Regardless of the higher burden of lead exposure in South Africa and other countries, gaps still exist in the knowledge of lead exposure and its impact on adolescents and young adults. One of the strengths of this study is that it seeks to understand the lifetime lead exposure with violent criminal behaviour during late adolescence and young adulthood. Most of the studies have compared blood lead levels when they were children with an antisocial tendency at a later stage. These studies did not consider accumulative lead levels from long-term exposure, which exclude lifetime exposure lead index. This study will contribute to the knowledge gaps on the effect of lifetime lead exposure on antisocial behaviour in South Africa and internationally. In recent years few studies have been reported that associated blood lead levels with antisocial behaviour such as aggressive and violent behaviour in South Africa. In this study, we going to measure for both cumulative and recent exposure and compare these lead levels. This is believed to be more informative than looking at one type of exposure. Secondly, the study will use two different approaches to determine aggressive and criminal tendencies, which will ensure that the outcome of interest is verified and supported.
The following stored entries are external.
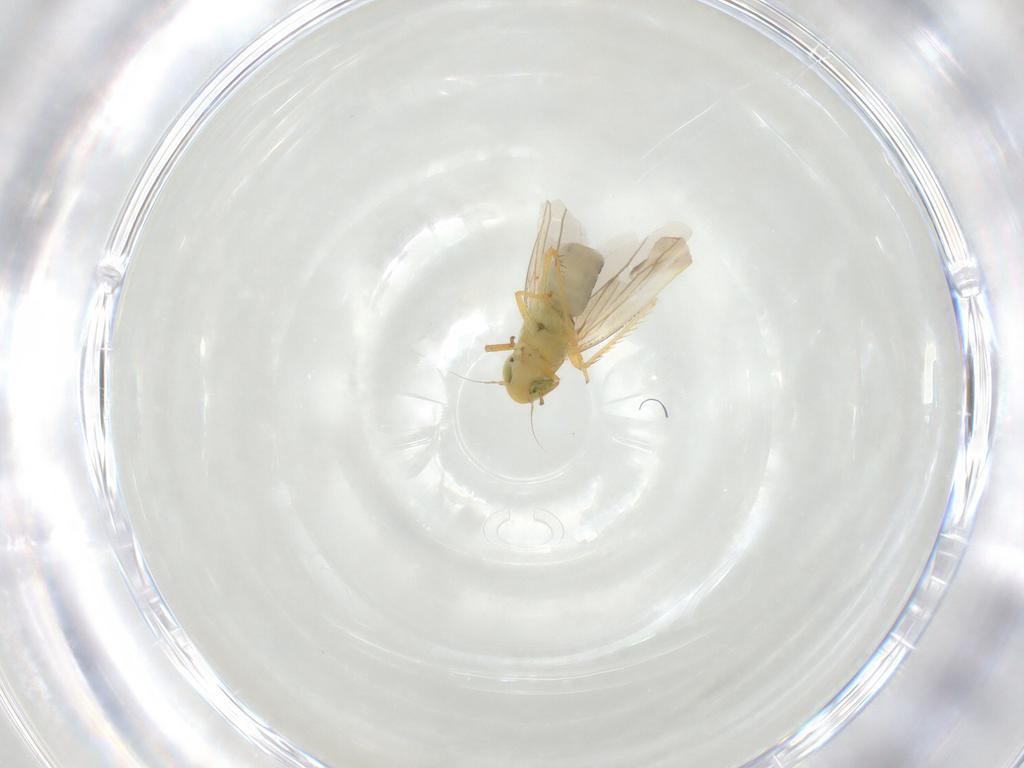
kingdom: Animalia
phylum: Arthropoda
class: Insecta
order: Hemiptera
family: Cicadellidae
Neurobehavioral effects link to lead exposure are preventable and reversible. A prospective longitudinal study in Taiwan conducted amongst lead workers showed that the implementation of an intervention programme is essential to reduce blood lead levels has the potential to reverse neurobehavioural caused by lead exposure [41]. It is important to understand the role of lead exposure to violent and criminal tendencies, thus contributing to the fight against crime using environmental health intervention programmes.

The limitation of the study is that it seeks to identify an association between violent criminal behaviour that occurred before the participants were placed in the centres. Therefore, it would not be able to determine causation of the phenomena. Furthermore, the study will compare children in conflict with the law only and based on the crime committed using a cross-sectional study.